Fear of Family

Monday, December 28, 2009

I woke up last night in what is the closest I have come to a panic attack in a long time. Of course, being awake was a bit shocking as I had taken a muscle relaxant, melatonin, rescue remedy sleep and a strong hit of ibuprofen. By rights, I should have been firmly out until at least 10 a.m., coasting into 11 a.m. some mornings if I can ride the sleep wave.

I dreamt of my grandfathers funeral. In fact, I was so sure he had died that I was reluctant to open my email this morning since I knew that the message would have come.  While his death would be sad , he is an elderly man and is in increasingly fragile health. His wife, my grandmother, died last February. They had been married for over 60 years and I have read the statistics on how long one spouse lives after the death of the other after that length of marriage.

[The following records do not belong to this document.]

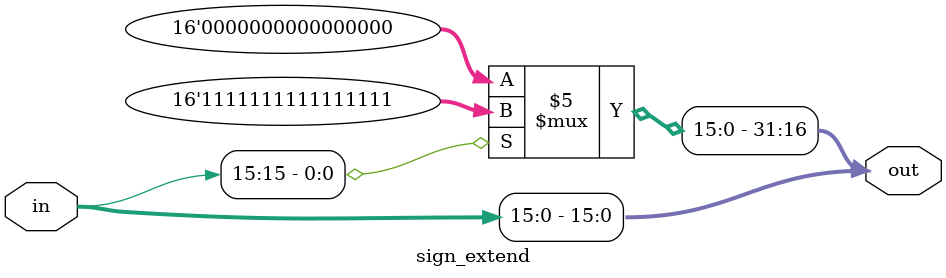
<source format=v>

module sign_extend(in, out);
	input [15:0]in;
	output [31:0]out;
	
	reg  [31:0]out;
	
	always@(in)
	 begin
	 if(in[15])begin
	    out[31:16]<=16'b1111111111111111;
		 out[15:0]<=in[15:0];
		 end
	else 
	   begin
	    out[31:16]<=16'b000000000000000;
		 out[15:0]<=in[15:0];
		 end
 end
	
endmodule

</source>
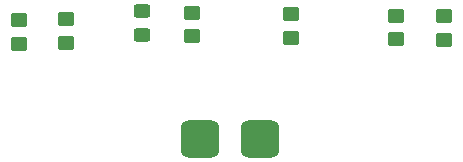
<source format=gbr>
%TF.GenerationSoftware,KiCad,Pcbnew,8.0.0-dirty*%
%TF.CreationDate,2024-03-12T22:31:02-04:00*%
%TF.ProjectId,KickerPCB,4b69636b-6572-4504-9342-2e6b69636164,rev?*%
%TF.SameCoordinates,Original*%
%TF.FileFunction,Paste,Bot*%
%TF.FilePolarity,Positive*%
%FSLAX46Y46*%
G04 Gerber Fmt 4.6, Leading zero omitted, Abs format (unit mm)*
G04 Created by KiCad (PCBNEW 8.0.0-dirty) date 2024-03-12 22:31:02*
%MOMM*%
%LPD*%
G01*
G04 APERTURE LIST*
G04 Aperture macros list*
%AMRoundRect*
0 Rectangle with rounded corners*
0 $1 Rounding radius*
0 $2 $3 $4 $5 $6 $7 $8 $9 X,Y pos of 4 corners*
0 Add a 4 corners polygon primitive as box body*
4,1,4,$2,$3,$4,$5,$6,$7,$8,$9,$2,$3,0*
0 Add four circle primitives for the rounded corners*
1,1,$1+$1,$2,$3*
1,1,$1+$1,$4,$5*
1,1,$1+$1,$6,$7*
1,1,$1+$1,$8,$9*
0 Add four rect primitives between the rounded corners*
20,1,$1+$1,$2,$3,$4,$5,0*
20,1,$1+$1,$4,$5,$6,$7,0*
20,1,$1+$1,$6,$7,$8,$9,0*
20,1,$1+$1,$8,$9,$2,$3,0*%
G04 Aperture macros list end*
%ADD10RoundRect,0.250000X-0.450000X0.350000X-0.450000X-0.350000X0.450000X-0.350000X0.450000X0.350000X0*%
%ADD11RoundRect,0.250000X0.450000X-0.325000X0.450000X0.325000X-0.450000X0.325000X-0.450000X-0.325000X0*%
%ADD12RoundRect,0.825000X0.825000X0.825000X-0.825000X0.825000X-0.825000X-0.825000X0.825000X-0.825000X0*%
G04 APERTURE END LIST*
D10*
%TO.C,R2*%
X101880000Y-67490000D03*
X101880000Y-69490000D03*
%TD*%
D11*
%TO.C,D1*%
X89240000Y-69270000D03*
X89240000Y-67220000D03*
%TD*%
D10*
%TO.C,U1*%
X110740000Y-67620000D03*
X110740000Y-69620000D03*
%TD*%
%TO.C,R3*%
X114850000Y-67690000D03*
X114850000Y-69690000D03*
%TD*%
%TO.C,U12*%
X78880000Y-68030000D03*
X78880000Y-70030000D03*
%TD*%
%TO.C,U8*%
X82820000Y-67900000D03*
X82820000Y-69900000D03*
%TD*%
%TO.C,U7*%
X93540000Y-67360000D03*
X93540000Y-69360000D03*
%TD*%
D12*
%TO.C,U13*%
X99280000Y-78040000D03*
X94200000Y-78040000D03*
%TD*%
M02*

</source>
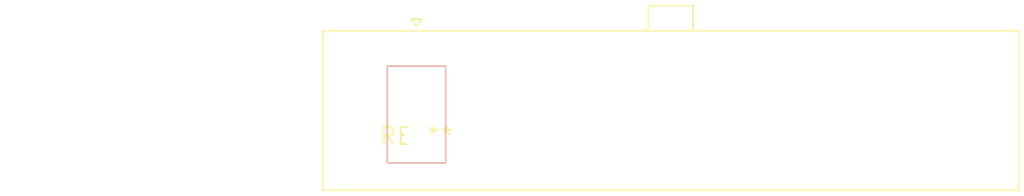
<source format=kicad_pcb>
(kicad_pcb (version 20240108) (generator pcbnew)

  (general
    (thickness 1.6)
  )

  (paper "A4")
  (layers
    (0 "F.Cu" signal)
    (31 "B.Cu" signal)
    (32 "B.Adhes" user "B.Adhesive")
    (33 "F.Adhes" user "F.Adhesive")
    (34 "B.Paste" user)
    (35 "F.Paste" user)
    (36 "B.SilkS" user "B.Silkscreen")
    (37 "F.SilkS" user "F.Silkscreen")
    (38 "B.Mask" user)
    (39 "F.Mask" user)
    (40 "Dwgs.User" user "User.Drawings")
    (41 "Cmts.User" user "User.Comments")
    (42 "Eco1.User" user "User.Eco1")
    (43 "Eco2.User" user "User.Eco2")
    (44 "Edge.Cuts" user)
    (45 "Margin" user)
    (46 "B.CrtYd" user "B.Courtyard")
    (47 "F.CrtYd" user "F.Courtyard")
    (48 "B.Fab" user)
    (49 "F.Fab" user)
    (50 "User.1" user)
    (51 "User.2" user)
    (52 "User.3" user)
    (53 "User.4" user)
    (54 "User.5" user)
    (55 "User.6" user)
    (56 "User.7" user)
    (57 "User.8" user)
    (58 "User.9" user)
  )

  (setup
    (pad_to_mask_clearance 0)
    (pcbplotparams
      (layerselection 0x00010fc_ffffffff)
      (plot_on_all_layers_selection 0x0000000_00000000)
      (disableapertmacros false)
      (usegerberextensions false)
      (usegerberattributes false)
      (usegerberadvancedattributes false)
      (creategerberjobfile false)
      (dashed_line_dash_ratio 12.000000)
      (dashed_line_gap_ratio 3.000000)
      (svgprecision 4)
      (plotframeref false)
      (viasonmask false)
      (mode 1)
      (useauxorigin false)
      (hpglpennumber 1)
      (hpglpenspeed 20)
      (hpglpendiameter 15.000000)
      (dxfpolygonmode false)
      (dxfimperialunits false)
      (dxfusepcbnewfont false)
      (psnegative false)
      (psa4output false)
      (plotreference false)
      (plotvalue false)
      (plotinvisibletext false)
      (sketchpadsonfab false)
      (subtractmaskfromsilk false)
      (outputformat 1)
      (mirror false)
      (drillshape 1)
      (scaleselection 1)
      (outputdirectory "")
    )
  )

  (net 0 "")

  (footprint "Molex_Sabre_43160-2106_1x06_P7.49mm_Vertical_ThermalVias" (layer "F.Cu") (at 0 0))

)

</source>
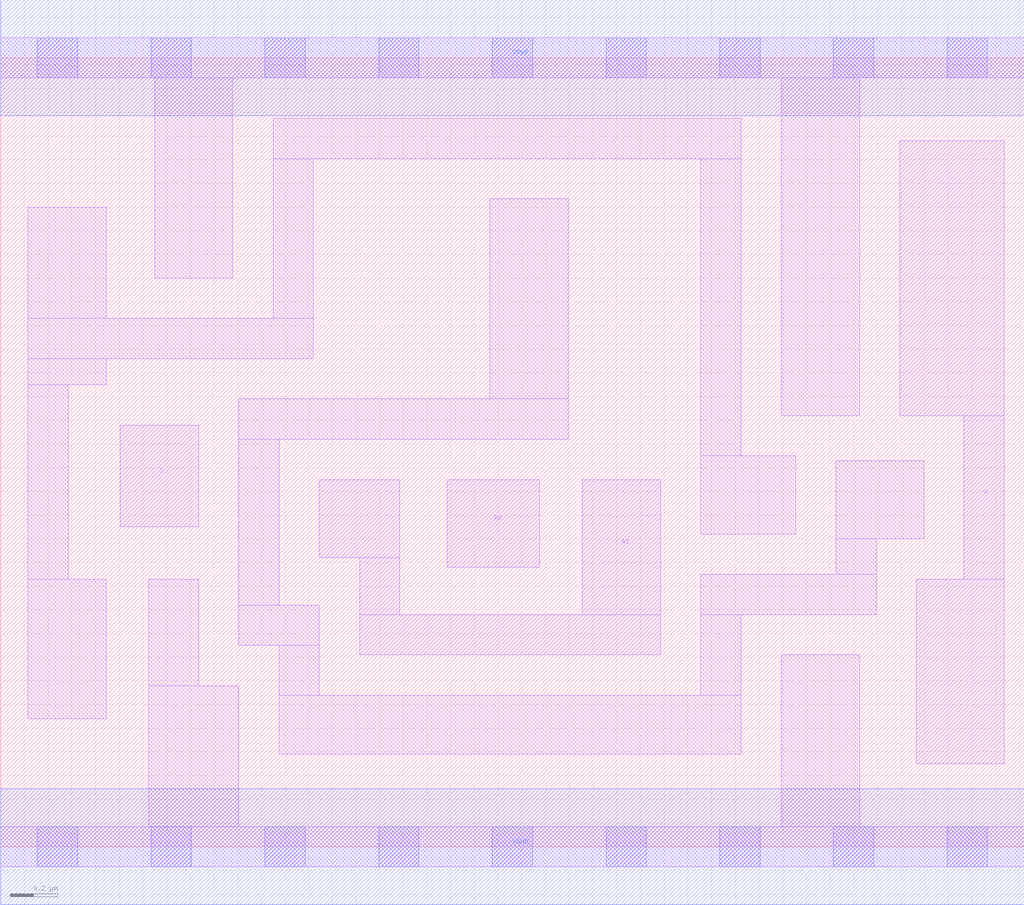
<source format=lef>
# Copyright 2020 The SkyWater PDK Authors
#
# Licensed under the Apache License, Version 2.0 (the "License");
# you may not use this file except in compliance with the License.
# You may obtain a copy of the License at
#
#     https://www.apache.org/licenses/LICENSE-2.0
#
# Unless required by applicable law or agreed to in writing, software
# distributed under the License is distributed on an "AS IS" BASIS,
# WITHOUT WARRANTIES OR CONDITIONS OF ANY KIND, either express or implied.
# See the License for the specific language governing permissions and
# limitations under the License.
#
# SPDX-License-Identifier: Apache-2.0

VERSION 5.5 ;
NAMESCASESENSITIVE ON ;
BUSBITCHARS "[]" ;
DIVIDERCHAR "/" ;
MACRO sky130_fd_sc_ls__mux2_1
  CLASS CORE ;
  SOURCE USER ;
  ORIGIN  0.000000  0.000000 ;
  SIZE  4.320000 BY  3.330000 ;
  SYMMETRY X Y ;
  SITE unit ;
  PIN A0
    ANTENNAGATEAREA  0.261000 ;
    DIRECTION INPUT ;
    USE SIGNAL ;
    PORT
      LAYER li1 ;
        RECT 1.885000 1.180000 2.275000 1.550000 ;
    END
  END A0
  PIN A1
    ANTENNAGATEAREA  0.261000 ;
    DIRECTION INPUT ;
    USE SIGNAL ;
    PORT
      LAYER li1 ;
        RECT 1.345000 1.220000 1.685000 1.550000 ;
        RECT 1.515000 0.810000 2.785000 0.980000 ;
        RECT 1.515000 0.980000 1.685000 1.220000 ;
        RECT 2.455000 0.980000 2.785000 1.550000 ;
    END
  END A1
  PIN S
    ANTENNAGATEAREA  0.470000 ;
    DIRECTION INPUT ;
    USE SIGNAL ;
    PORT
      LAYER li1 ;
        RECT 0.505000 1.350000 0.835000 1.780000 ;
    END
  END S
  PIN X
    ANTENNADIFFAREA  0.541300 ;
    DIRECTION OUTPUT ;
    USE SIGNAL ;
    PORT
      LAYER li1 ;
        RECT 3.795000 1.820000 4.235000 2.980000 ;
        RECT 3.865000 0.350000 4.235000 1.130000 ;
        RECT 4.065000 1.130000 4.235000 1.820000 ;
    END
  END X
  PIN VGND
    DIRECTION INOUT ;
    SHAPE ABUTMENT ;
    USE GROUND ;
    PORT
      LAYER met1 ;
        RECT 0.000000 -0.245000 4.320000 0.245000 ;
    END
  END VGND
  PIN VPWR
    DIRECTION INOUT ;
    SHAPE ABUTMENT ;
    USE POWER ;
    PORT
      LAYER met1 ;
        RECT 0.000000 3.085000 4.320000 3.575000 ;
    END
  END VPWR
  OBS
    LAYER li1 ;
      RECT 0.000000 -0.085000 4.320000 0.085000 ;
      RECT 0.000000  3.245000 4.320000 3.415000 ;
      RECT 0.115000  0.540000 0.445000 1.130000 ;
      RECT 0.115000  1.130000 0.285000 1.950000 ;
      RECT 0.115000  1.950000 0.445000 2.060000 ;
      RECT 0.115000  2.060000 1.320000 2.230000 ;
      RECT 0.115000  2.230000 0.445000 2.700000 ;
      RECT 0.625000  0.085000 1.005000 0.680000 ;
      RECT 0.625000  0.680000 0.835000 1.130000 ;
      RECT 0.650000  2.400000 0.980000 3.245000 ;
      RECT 1.005000  0.850000 1.345000 1.020000 ;
      RECT 1.005000  1.020000 1.175000 1.720000 ;
      RECT 1.005000  1.720000 2.395000 1.890000 ;
      RECT 1.150000  2.230000 1.320000 2.905000 ;
      RECT 1.150000  2.905000 3.125000 3.075000 ;
      RECT 1.175000  0.390000 3.125000 0.640000 ;
      RECT 1.175000  0.640000 1.345000 0.850000 ;
      RECT 2.065000  1.890000 2.395000 2.735000 ;
      RECT 2.955000  0.640000 3.125000 0.980000 ;
      RECT 2.955000  0.980000 3.695000 1.150000 ;
      RECT 2.955000  1.320000 3.355000 1.650000 ;
      RECT 2.955000  1.650000 3.125000 2.905000 ;
      RECT 3.295000  0.085000 3.625000 0.810000 ;
      RECT 3.295000  1.820000 3.625000 3.245000 ;
      RECT 3.525000  1.150000 3.695000 1.300000 ;
      RECT 3.525000  1.300000 3.895000 1.630000 ;
    LAYER mcon ;
      RECT 0.155000 -0.085000 0.325000 0.085000 ;
      RECT 0.155000  3.245000 0.325000 3.415000 ;
      RECT 0.635000 -0.085000 0.805000 0.085000 ;
      RECT 0.635000  3.245000 0.805000 3.415000 ;
      RECT 1.115000 -0.085000 1.285000 0.085000 ;
      RECT 1.115000  3.245000 1.285000 3.415000 ;
      RECT 1.595000 -0.085000 1.765000 0.085000 ;
      RECT 1.595000  3.245000 1.765000 3.415000 ;
      RECT 2.075000 -0.085000 2.245000 0.085000 ;
      RECT 2.075000  3.245000 2.245000 3.415000 ;
      RECT 2.555000 -0.085000 2.725000 0.085000 ;
      RECT 2.555000  3.245000 2.725000 3.415000 ;
      RECT 3.035000 -0.085000 3.205000 0.085000 ;
      RECT 3.035000  3.245000 3.205000 3.415000 ;
      RECT 3.515000 -0.085000 3.685000 0.085000 ;
      RECT 3.515000  3.245000 3.685000 3.415000 ;
      RECT 3.995000 -0.085000 4.165000 0.085000 ;
      RECT 3.995000  3.245000 4.165000 3.415000 ;
  END
END sky130_fd_sc_ls__mux2_1
END LIBRARY

</source>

It was at her funeral, or the propect of her funeral last Febraury that the last real panic attack struck. I started to write about it then - detailing how I was laughing as the plane bounced in increasingly bad turbulance. Another plane would crash later in the same day under the same conditions, and as I flew back towards the place of my birth I was less scared of going down in flames as I was of facing my family. Imagine yourself on my flight - looking at me as I giggled and chortled louder with each bump and jostle. The rationale in my mind was that it was all right if I died, at least I would get credit for trying. And that this could be my epitaph.

"She tried"

I loved my grandmother. It was she who cared for the infant Dawn while my mom was in nursing school and father was in marine corp basic training during the Vietnam war.  I was the best beloved.  It was at her knee that I watched my first gardening occur, running through the orchard behind their house.  It is the spearmint hedge in her yard that I remember running through. She was a reader and books littered the house. Music too.  I used to dance with her to the Lawrence Welk show, during when the bubbles would blow around the set.

So back I went - twenty five full years since I last step foot in the Ohio Valley. Terrified of everything. Daring some god to knock me out of the sky...wishing for it.